◆ Task:
Reproduce, word for word, the lines in the material below starting with the one that has "Repeat for the straight" and going on through the one that has "1. autumn tree [369,81,493,237]". Leave out all pictures.

◆ Excerpted records:
Start of Block
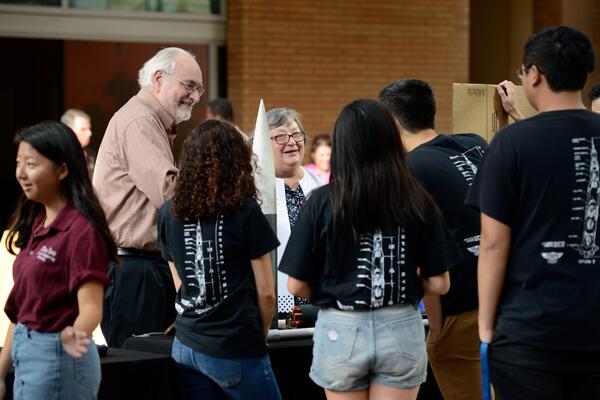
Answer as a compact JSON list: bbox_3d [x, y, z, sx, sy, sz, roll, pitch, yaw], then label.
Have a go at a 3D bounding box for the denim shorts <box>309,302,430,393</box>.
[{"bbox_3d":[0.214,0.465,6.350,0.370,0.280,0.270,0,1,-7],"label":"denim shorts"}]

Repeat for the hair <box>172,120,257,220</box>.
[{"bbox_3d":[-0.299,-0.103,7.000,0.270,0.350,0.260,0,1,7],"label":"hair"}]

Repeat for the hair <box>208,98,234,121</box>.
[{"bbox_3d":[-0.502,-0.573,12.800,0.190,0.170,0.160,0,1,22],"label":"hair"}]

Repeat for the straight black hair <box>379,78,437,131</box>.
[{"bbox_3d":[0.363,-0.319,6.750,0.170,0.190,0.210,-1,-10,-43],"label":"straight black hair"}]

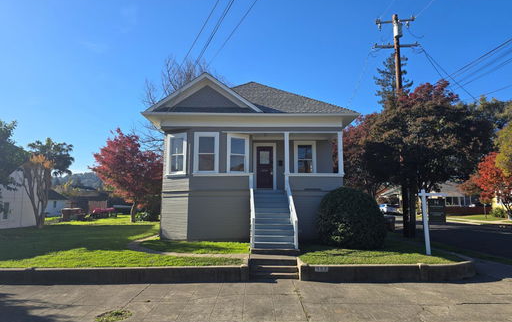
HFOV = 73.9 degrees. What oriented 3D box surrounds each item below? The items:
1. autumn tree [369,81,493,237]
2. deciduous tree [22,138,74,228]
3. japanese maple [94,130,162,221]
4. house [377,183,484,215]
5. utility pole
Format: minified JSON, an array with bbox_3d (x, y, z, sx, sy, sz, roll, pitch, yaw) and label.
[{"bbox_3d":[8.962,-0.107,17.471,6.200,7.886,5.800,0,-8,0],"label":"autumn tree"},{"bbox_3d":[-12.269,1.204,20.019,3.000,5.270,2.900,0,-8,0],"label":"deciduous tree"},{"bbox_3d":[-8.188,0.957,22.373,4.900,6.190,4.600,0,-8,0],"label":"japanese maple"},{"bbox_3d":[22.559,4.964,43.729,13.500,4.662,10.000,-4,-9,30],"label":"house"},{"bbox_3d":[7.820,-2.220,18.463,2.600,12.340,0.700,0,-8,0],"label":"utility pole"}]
End of Block
Start of Block
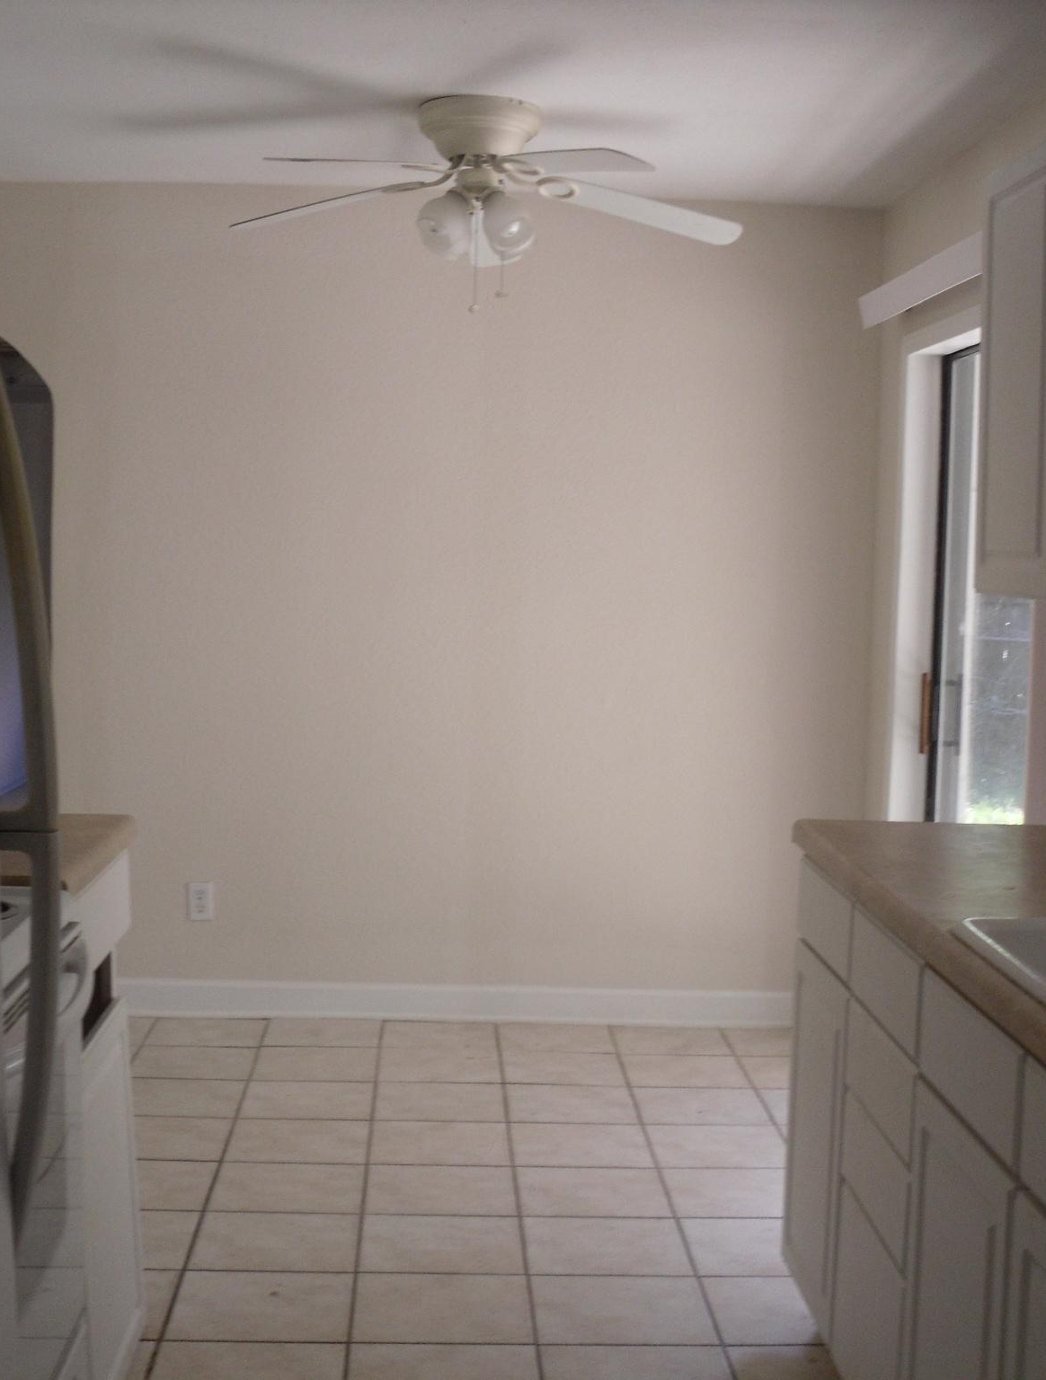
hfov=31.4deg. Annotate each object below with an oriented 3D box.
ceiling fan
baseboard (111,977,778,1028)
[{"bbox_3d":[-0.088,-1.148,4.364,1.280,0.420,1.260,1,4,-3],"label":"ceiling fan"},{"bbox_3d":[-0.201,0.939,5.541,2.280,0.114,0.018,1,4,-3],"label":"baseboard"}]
End of Block
◆ Solution for this task:
Repeat for the straight black hair <box>379,78,437,131</box>.
[{"bbox_3d":[0.363,-0.319,6.750,0.170,0.190,0.210,-1,-10,-43],"label":"straight black hair"}]

HFOV = 73.9 degrees. What oriented 3D box surrounds each item below? The items:
1. autumn tree [369,81,493,237]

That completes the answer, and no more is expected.